» **Material to process**:
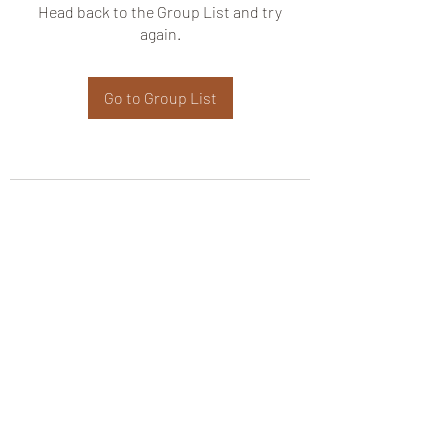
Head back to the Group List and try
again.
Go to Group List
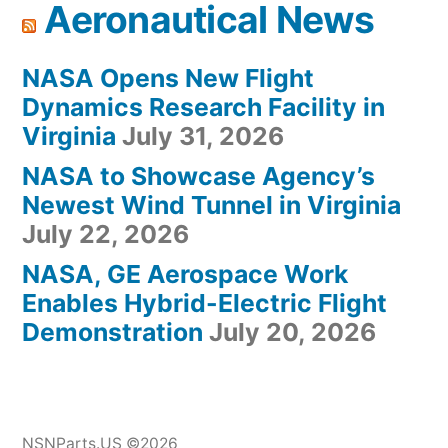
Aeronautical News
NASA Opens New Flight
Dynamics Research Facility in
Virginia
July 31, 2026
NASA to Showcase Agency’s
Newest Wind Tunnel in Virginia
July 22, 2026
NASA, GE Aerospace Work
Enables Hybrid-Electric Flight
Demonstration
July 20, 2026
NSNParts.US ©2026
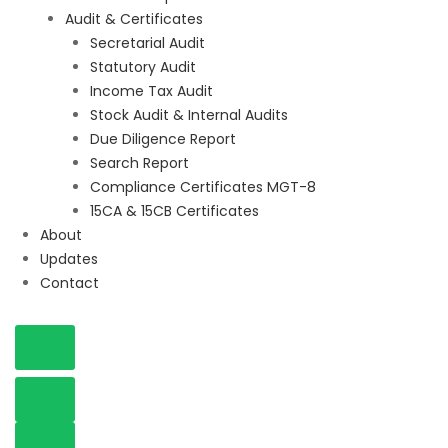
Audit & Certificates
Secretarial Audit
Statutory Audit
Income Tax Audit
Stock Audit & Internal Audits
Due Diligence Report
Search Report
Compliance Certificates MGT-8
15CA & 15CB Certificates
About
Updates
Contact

...

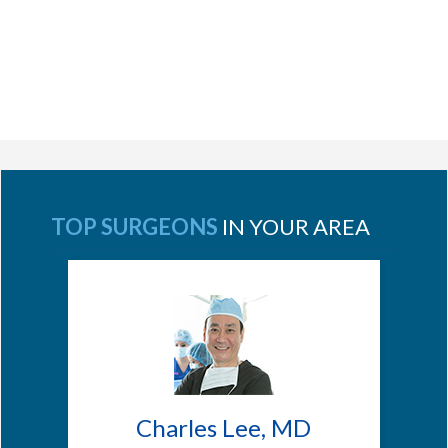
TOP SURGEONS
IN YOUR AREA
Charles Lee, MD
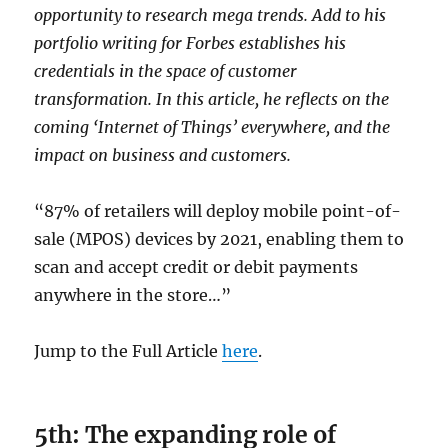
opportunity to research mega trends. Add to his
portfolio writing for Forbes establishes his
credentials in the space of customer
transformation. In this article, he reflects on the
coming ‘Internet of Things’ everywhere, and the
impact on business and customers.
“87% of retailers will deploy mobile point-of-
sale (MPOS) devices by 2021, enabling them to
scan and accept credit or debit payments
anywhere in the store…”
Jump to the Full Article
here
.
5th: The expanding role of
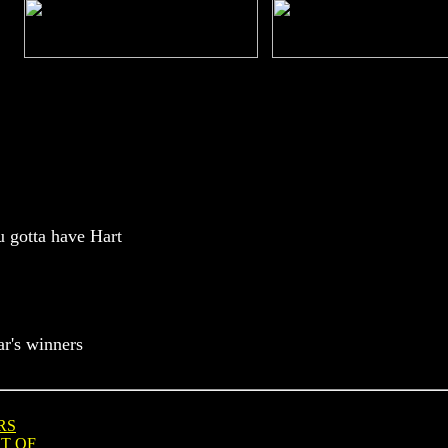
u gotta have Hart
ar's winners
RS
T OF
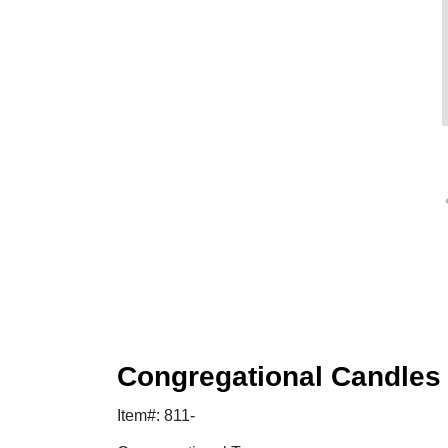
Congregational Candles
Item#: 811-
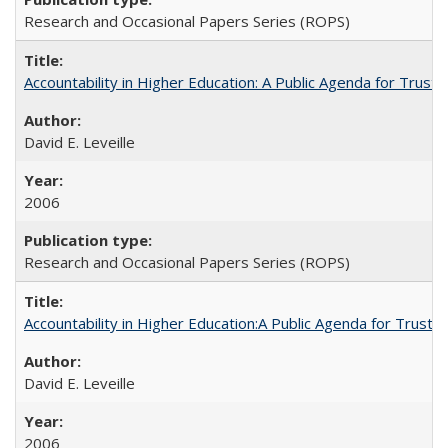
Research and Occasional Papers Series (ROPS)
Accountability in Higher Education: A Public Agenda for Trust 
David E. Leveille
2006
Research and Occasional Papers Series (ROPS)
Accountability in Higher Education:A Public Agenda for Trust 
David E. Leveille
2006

---

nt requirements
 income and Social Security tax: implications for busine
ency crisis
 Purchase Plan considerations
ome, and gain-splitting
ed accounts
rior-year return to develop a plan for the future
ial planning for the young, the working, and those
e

» **Exercise directions**: Pull out every line above that contains the string "Report". Case counts.

» **Written solution**:
Due Diligence Report
Search Report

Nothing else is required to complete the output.